» **TASK OBJECTIVE**
Reproduce every one of the records below word for word, leaving out the pictures.

------------------------

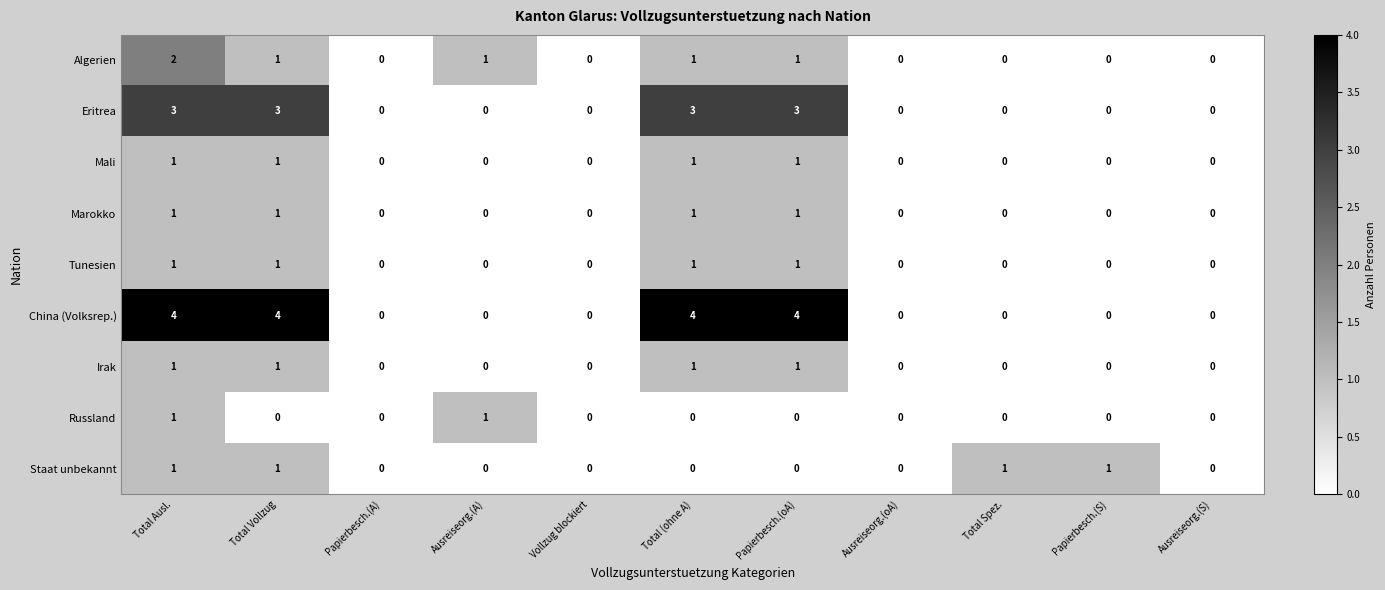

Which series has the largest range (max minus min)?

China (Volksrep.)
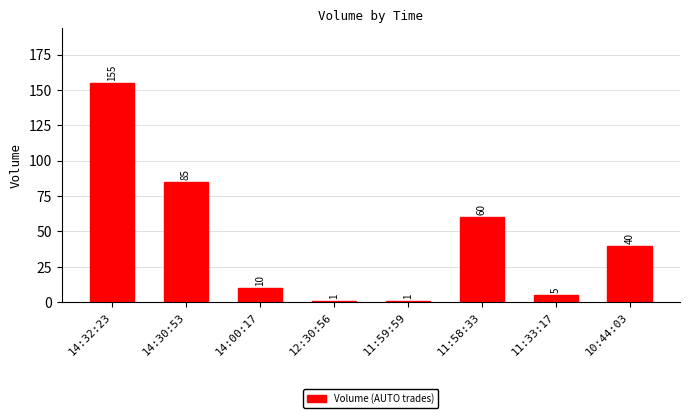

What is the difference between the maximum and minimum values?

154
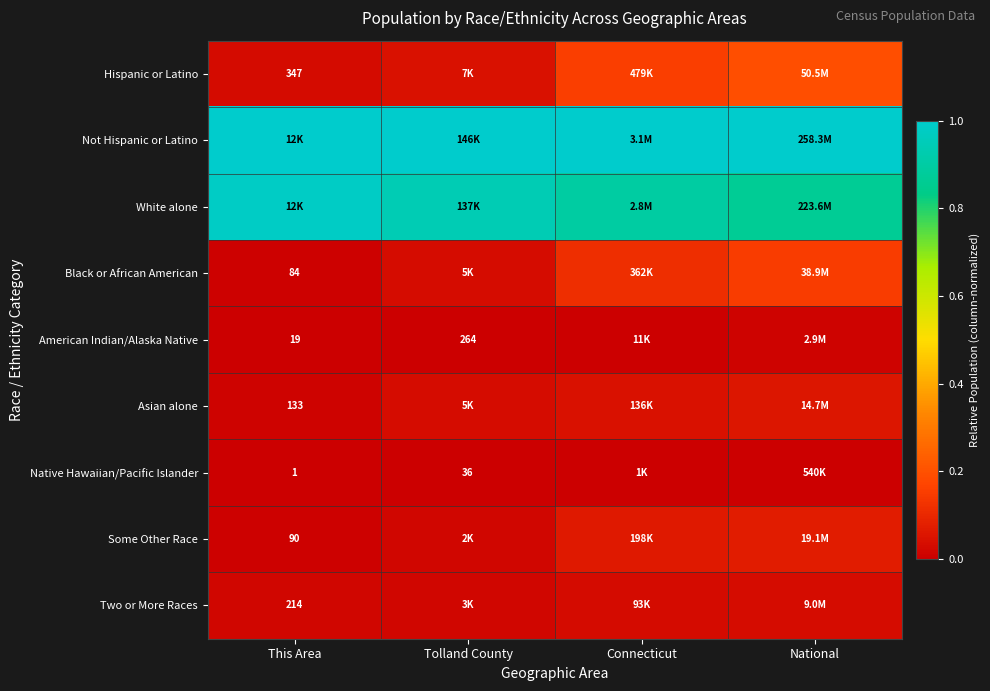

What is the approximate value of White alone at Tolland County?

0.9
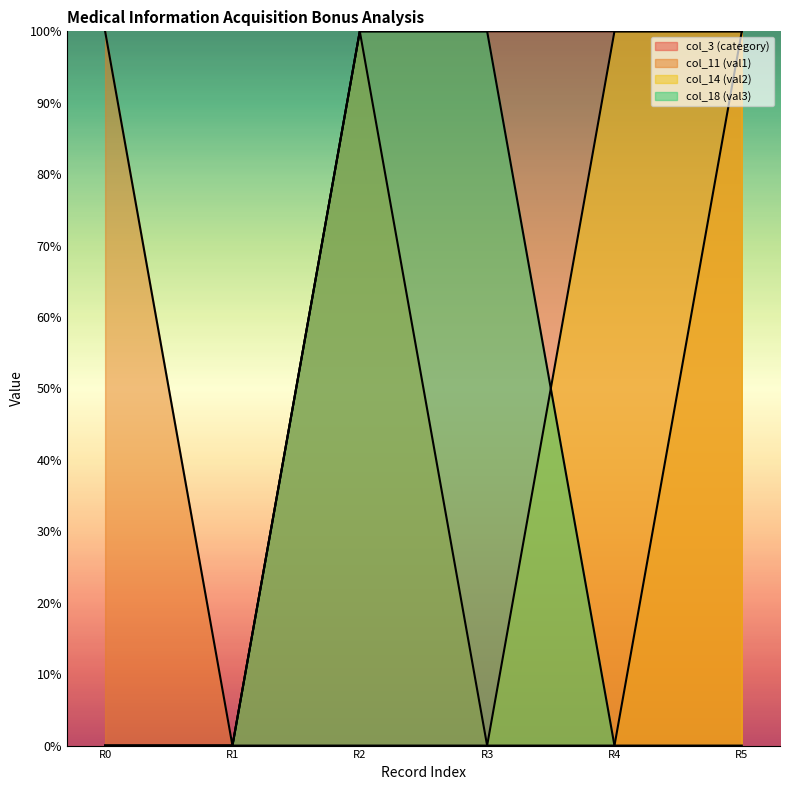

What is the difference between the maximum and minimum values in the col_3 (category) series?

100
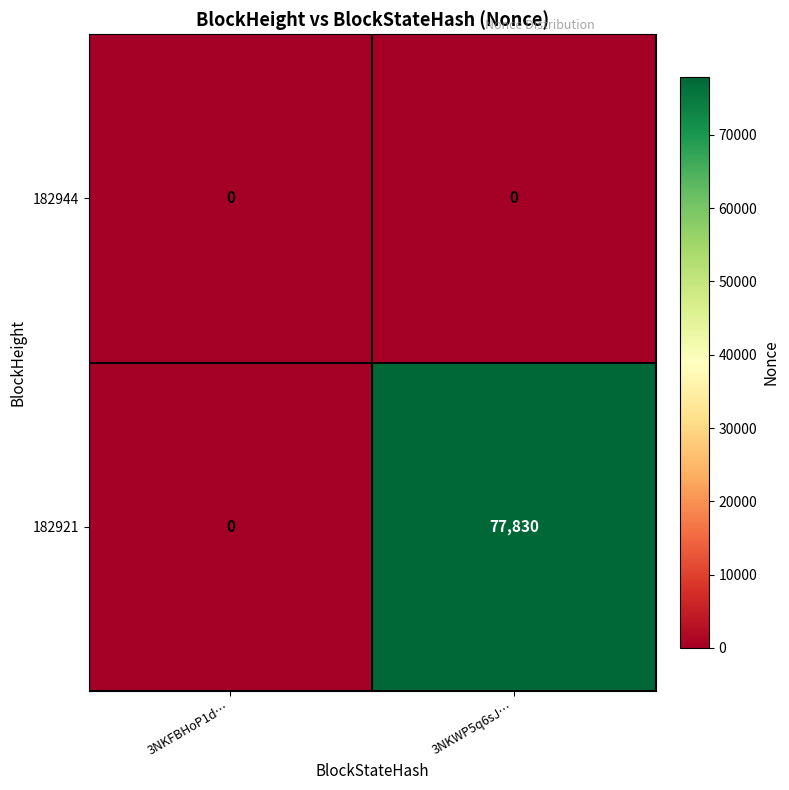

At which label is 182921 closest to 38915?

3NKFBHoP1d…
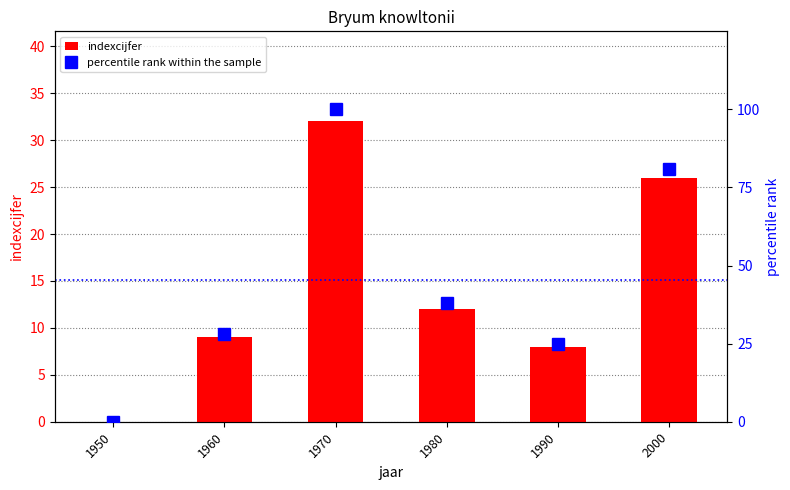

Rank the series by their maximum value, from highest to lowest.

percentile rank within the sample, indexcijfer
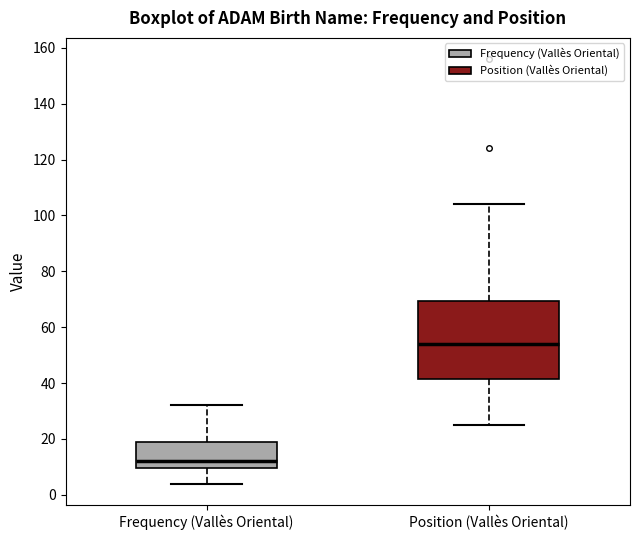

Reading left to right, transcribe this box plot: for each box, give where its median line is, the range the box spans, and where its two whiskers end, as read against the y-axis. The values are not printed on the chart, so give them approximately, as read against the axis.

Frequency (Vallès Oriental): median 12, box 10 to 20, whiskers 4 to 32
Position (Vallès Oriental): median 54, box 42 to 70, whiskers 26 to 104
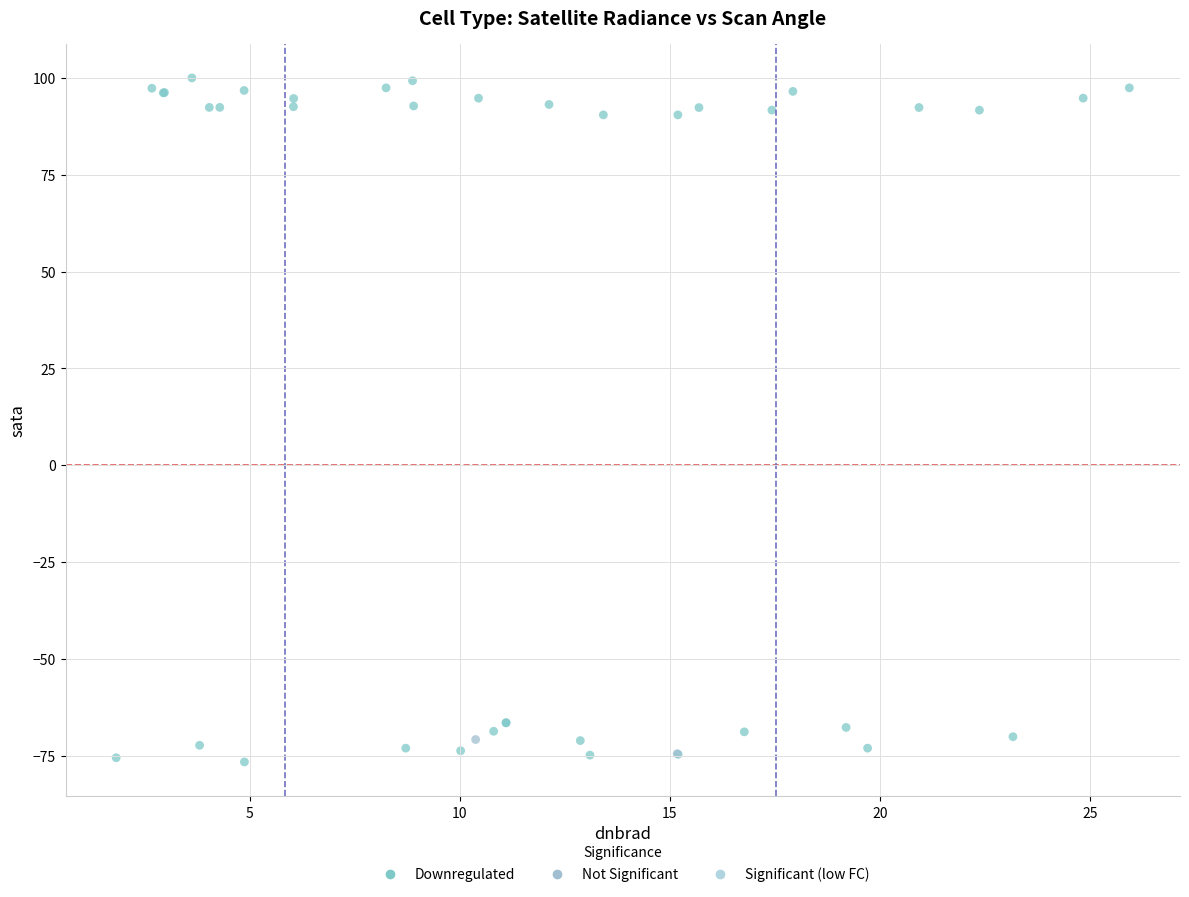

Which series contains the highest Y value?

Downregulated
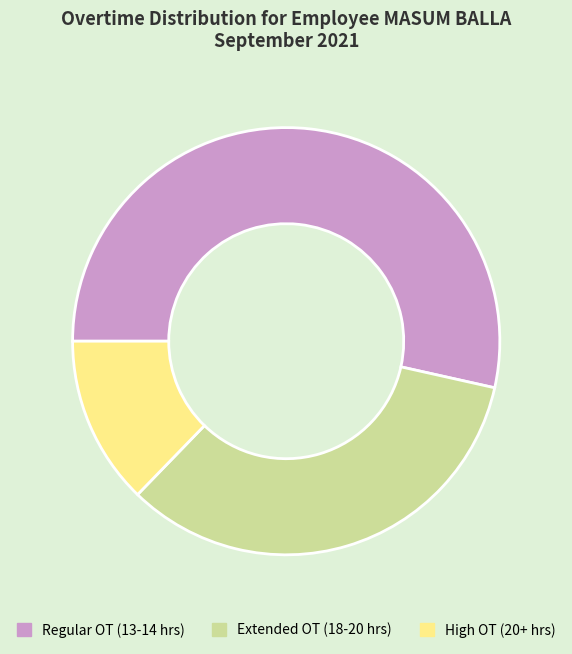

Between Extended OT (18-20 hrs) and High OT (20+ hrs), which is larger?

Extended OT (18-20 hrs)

------------------------

» **EXERCISE ANSWER**
Which series has the largest range (max minus min)?

China (Volksrep.)

What is the difference between the maximum and minimum values?

154

What is the approximate value of White alone at Tolland County?

0.9

What is the difference between the maximum and minimum values in the col_3 (category) series?

100

At which label is 182921 closest to 38915?

3NKFBHoP1d…

Rank the series by their maximum value, from highest to lowest.

percentile rank within the sample, indexcijfer

Reading left to right, transcribe this box plot: for each box, give where its median line is, the range the box spans, and where its two whiskers end, as read against the y-axis. The values are not printed on the chart, so give them approximately, as read against the axis.

Frequency (Vallès Oriental): median 12, box 10 to 20, whiskers 4 to 32
Position (Vallès Oriental): median 54, box 42 to 70, whiskers 26 to 104

Which series contains the highest Y value?

Downregulated

Between Extended OT (18-20 hrs) and High OT (20+ hrs), which is larger?

Extended OT (18-20 hrs)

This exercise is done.